Work request => Whenever a line in the listing contains "assign", copy that line.

───

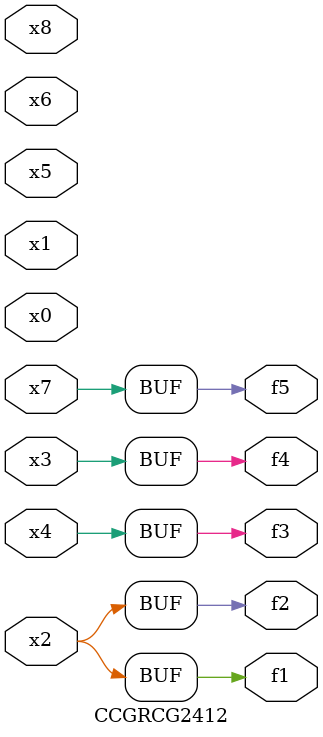
<source format=v>
module CCGRCG2412(
	input x0, x1, x2, x3, x4, x5, x6, x7, x8,
	output f1, f2, f3, f4, f5
);
	assign f1 = x2;
	assign f2 = x2;
	assign f3 = x4;
	assign f4 = x3;
	assign f5 = x7;
endmodule

</source>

───

Solution for this task =>
	assign f1 = x2;
	assign f2 = x2;
	assign f3 = x4;
	assign f4 = x3;
	assign f5 = x7;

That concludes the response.